[Task]: Every line in the data below that has the word "events" should be returned.

[Collected material]:
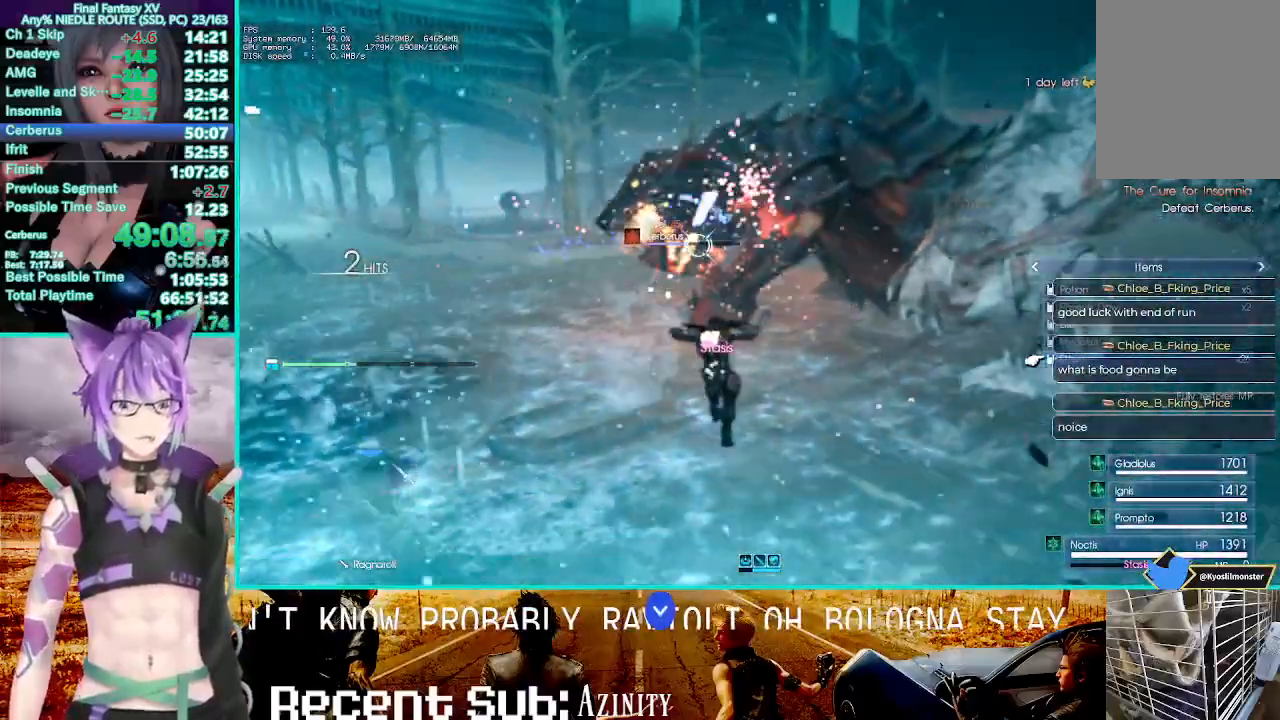
{"buttons": ["R1"], "left_stick": "center", "right_stick": "center", "events": [[50, "CROSS", "down"], [133, "CROSS", "up"], [200, "CROSS", "down"], [300, "CROSS", "up"]]}
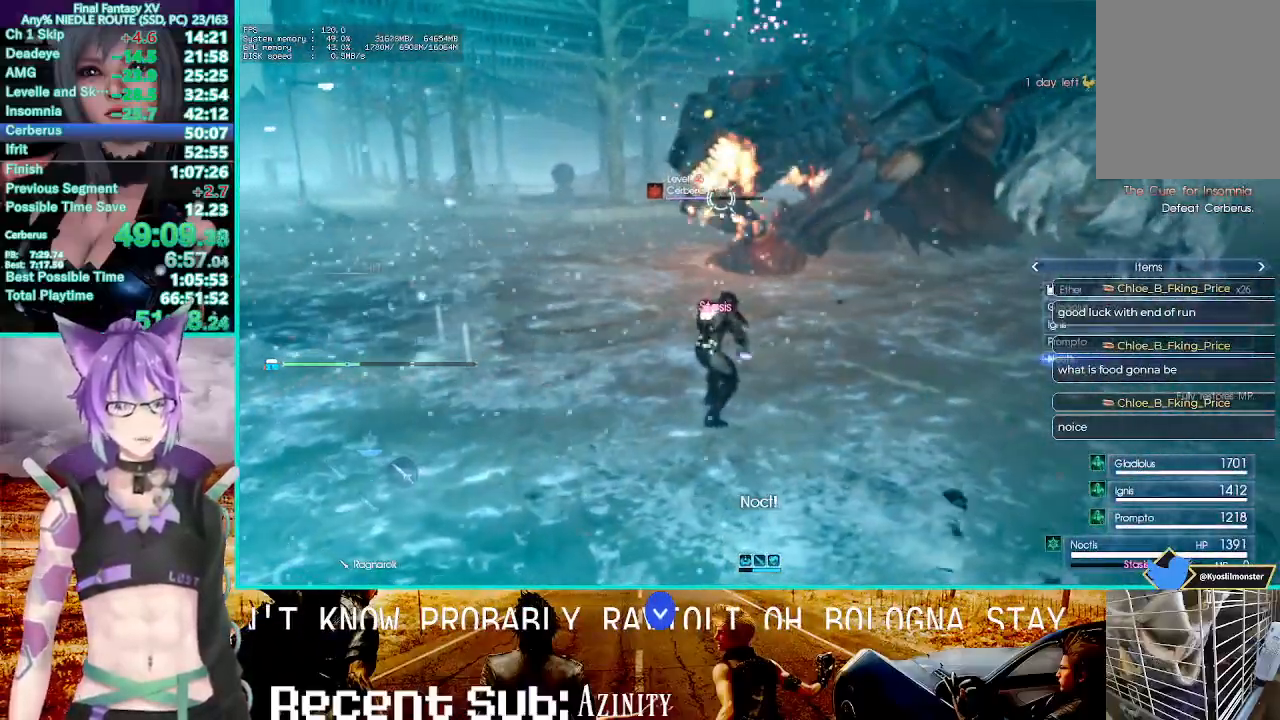
{"buttons": ["TRIANGLE", "R1"], "left_stick": "center", "right_stick": "center"}
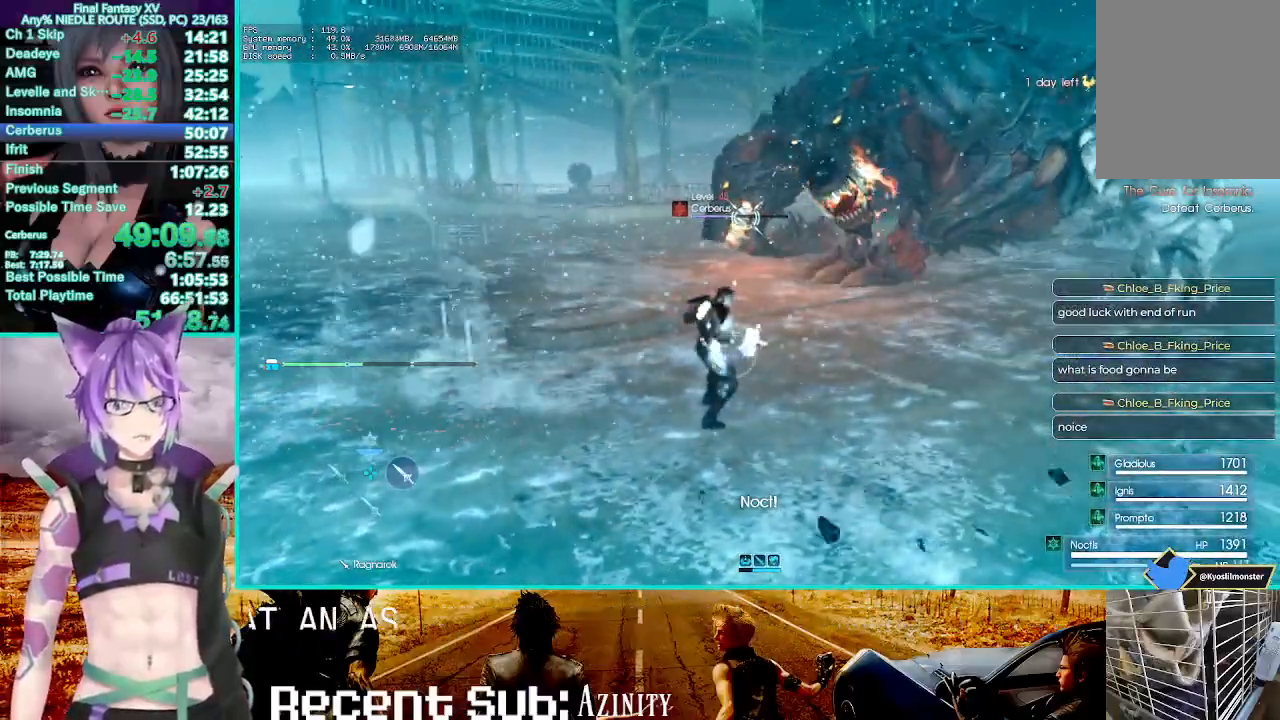
{"buttons": ["TRIANGLE", "R1"], "left_stick": "center", "right_stick": "center", "events": []}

[Task answer]:
{"buttons": ["R1"], "left_stick": "center", "right_stick": "center", "events": [[50, "CROSS", "down"], [133, "CROSS", "up"], [200, "CROSS", "down"], [300, "CROSS", "up"]]}
{"buttons": ["TRIANGLE", "R1"], "left_stick": "center", "right_stick": "center", "events": []}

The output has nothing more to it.